10.- In sintesi, può dirsi che, per le ragioni sopra esposte, è mancato nella sentenza oggi impugnata il pieno adempimento del mandato conferito dalle sezioni unite di questa Corte, nonché una piena e corretta applicazione dell'art.5 comma 6 della legge 898/1970. Da ciò consegue, in accoglimento per quanto di ragione del ricorso, la cassazione sul punto della sentenza impugnata e il rinvio alla Corte d'Appello di Trieste in diversa composizione per un nuovo esame, attenendosi al seguente principio di diritto:
Nell'ambito della unione civile, non diversamente da quanto avviene nel matrimonio, l'assegno divorzile può riconoscersi ove, previo accertamento della inadeguatezza dei mezzi del richiedente, se ne individui la funzione assistenziale e la funzione perequativo- compensativa.
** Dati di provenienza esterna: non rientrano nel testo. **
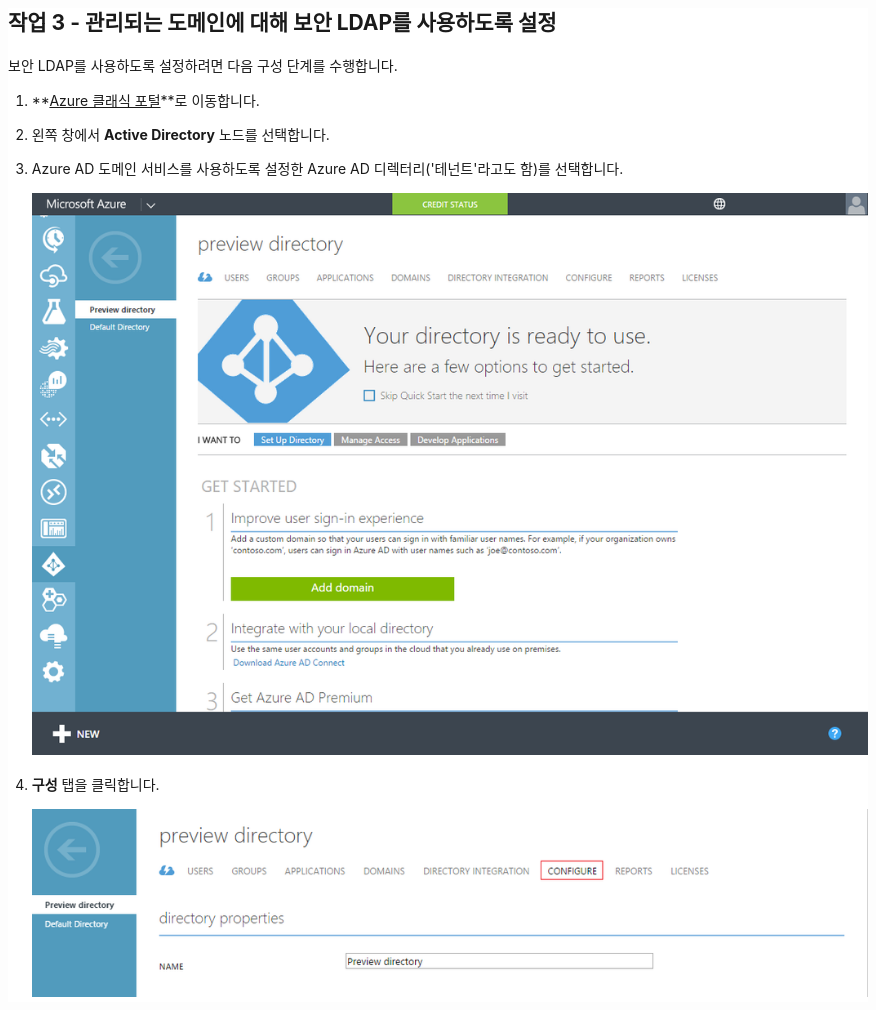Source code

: 
## 작업 3 - 관리되는 도메인에 대해 보안 LDAP를 사용하도록 설정
보안 LDAP를 사용하도록 설정하려면 다음 구성 단계를 수행합니다.

1. **[Azure 클래식 포털](https://manage.windowsazure.com)**로 이동합니다.

2. 왼쪽 창에서 **Active Directory** 노드를 선택합니다.

3. Azure AD 도메인 서비스를 사용하도록 설정한 Azure AD 디렉터리('테넌트'라고도 함)를 선택합니다.

    ![Azure AD 디렉터리 선택](./media/active-directory-domain-services-getting-started/select-aad-directory.png)

4. **구성** 탭을 클릭합니다.

    ![디렉터리의 탭 구성](./media/active-directory-domain-services-getting-started/configure-tab.png)
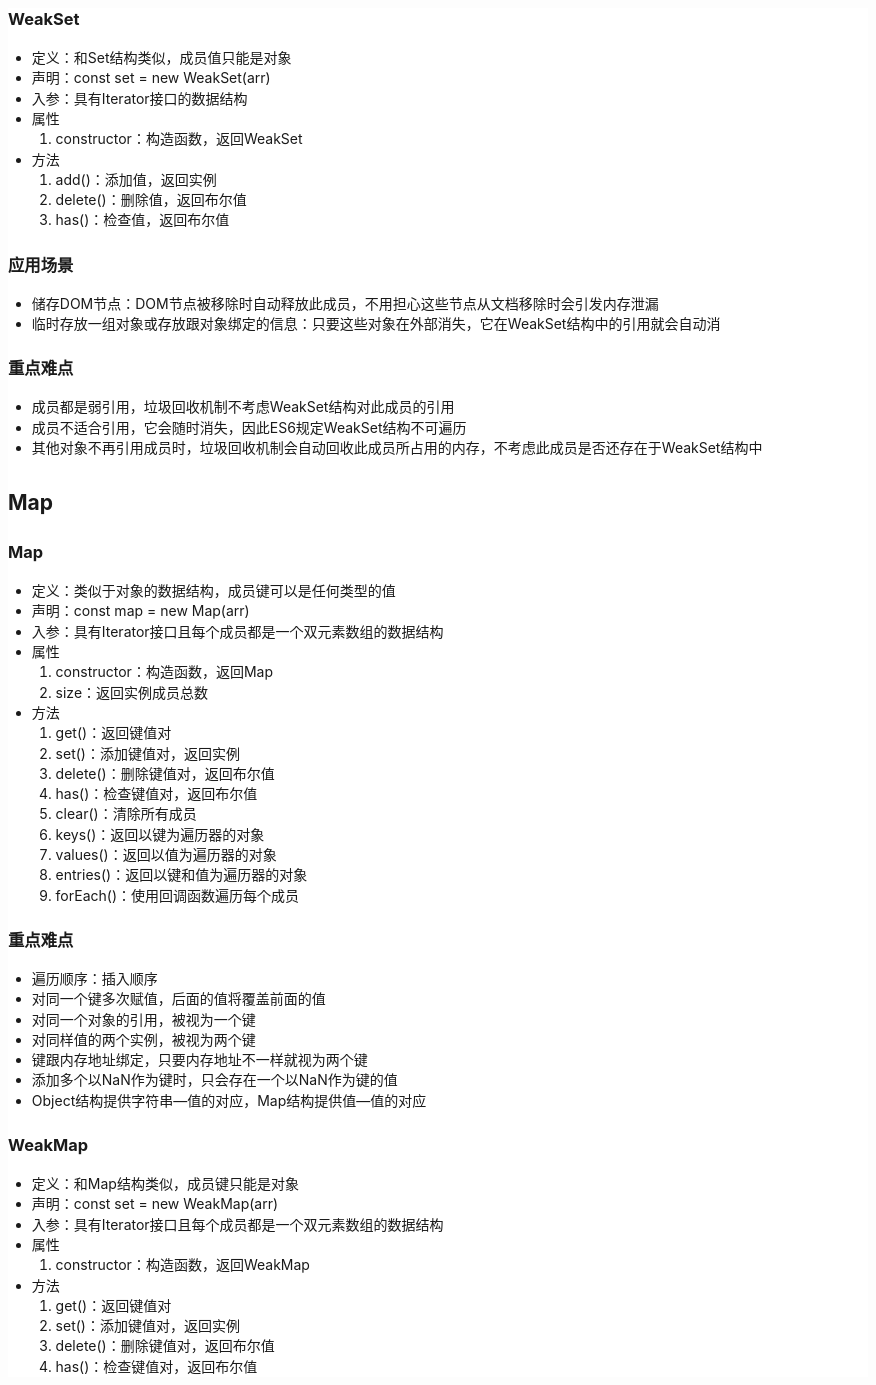 ### WeakSet
  * 定义：和Set结构类似，成员值只能是对象
  * 声明：const set = new WeakSet(arr)
  * 入参：具有Iterator接口的数据结构
  * 属性
    1. constructor：构造函数，返回WeakSet
  * 方法
    1. add()：添加值，返回实例
    2. delete()：删除值，返回布尔值
    3. has()：检查值，返回布尔值

### 应用场景
  * 储存DOM节点：DOM节点被移除时自动释放此成员，不用担心这些节点从文档移除时会引发内存泄漏
  * 临时存放一组对象或存放跟对象绑定的信息：只要这些对象在外部消失，它在WeakSet结构中的引用就会自动消

### 重点难点
  * 成员都是弱引用，垃圾回收机制不考虑WeakSet结构对此成员的引用
  * 成员不适合引用，它会随时消失，因此ES6规定WeakSet结构不可遍历
  * 其他对象不再引用成员时，垃圾回收机制会自动回收此成员所占用的内存，不考虑此成员是否还存在于WeakSet结构中

## Map
### Map
  * 定义：类似于对象的数据结构，成员键可以是任何类型的值
  * 声明：const map = new Map(arr)
  * 入参：具有Iterator接口且每个成员都是一个双元素数组的数据结构
  * 属性
    1. constructor：构造函数，返回Map
    2. size：返回实例成员总数
  * 方法
    1. get()：返回键值对
    2. set()：添加键值对，返回实例
    3. delete()：删除键值对，返回布尔值
    4. has()：检查键值对，返回布尔值
    5. clear()：清除所有成员
    6. keys()：返回以键为遍历器的对象
    7. values()：返回以值为遍历器的对象
    8. entries()：返回以键和值为遍历器的对象
    9. forEach()：使用回调函数遍历每个成员

### 重点难点
  * 遍历顺序：插入顺序
  * 对同一个键多次赋值，后面的值将覆盖前面的值
  * 对同一个对象的引用，被视为一个键
  * 对同样值的两个实例，被视为两个键
  * 键跟内存地址绑定，只要内存地址不一样就视为两个键
  * 添加多个以NaN作为键时，只会存在一个以NaN作为键的值
  * Object结构提供字符串—值的对应，Map结构提供值—值的对应

### WeakMap
  * 定义：和Map结构类似，成员键只能是对象
  * 声明：const set = new WeakMap(arr)
  * 入参：具有Iterator接口且每个成员都是一个双元素数组的数据结构
  * 属性
    1. constructor：构造函数，返回WeakMap
  * 方法
    1. get()：返回键值对
    2. set()：添加键值对，返回实例
    3. delete()：删除键值对，返回布尔值
    4. has()：检查键值对，返回布尔值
Mentre la prima va individuata nella inadeguatezza di mezzi sufficienti ad una vita autonoma e dignitosa e nella impossibilità di procurarseli malgrado ogni diligente sforzo, la seconda ricorre se lo squilibrio economico tra le parti dipenda dalle scelte di conduzione della vita comune e dal sacrificio delle aspettative professionali e reddituali di una delle parti, in funzione dell'assunzione di un ruolo trainante endofamiliare, in quanto detto sacrificio sia stato funzionale a fornire un apprezzabile contributo al ménage domestico e alla formazione del patrimonio comune e dell'altra parte. Con la precisazione che la sola funzione assistenziale può giustificare il riconoscimento di un assegno, che in questo caso non viene parametrato al tenore di vita bensì a quanto necessario per soddisfare le esigenze esistenziali dell'avente diritto; se invece ricorre anche la funzione compensativa, che assorbe quella assistenziale, l'assegno va parametrato al contributo fornito dal richiedente alla conduzione della vita familiare ed alla formazione del patrimonio comune, nonché di quello personale dell'altra parte.
P.Q.M.
accoglie il ricorso nei termini di cui in motivazione, cassa sul punto la sentenza impugnata e rinvia alla Corte d'Appello di Trieste in diversa composizione per un nuovo esame e per la liquidazione delle spese anche del giudizio di legittimità.
In caso di diffusione del presente provvedimento omettere le generalità e gli altri titoli identificativi a norma dell'art. 52 D.Lgs. 196/2003.
Così deciso in Roma, il 10 settembre 2025.
Depositato in Cancelleria il 17 settembre 2025.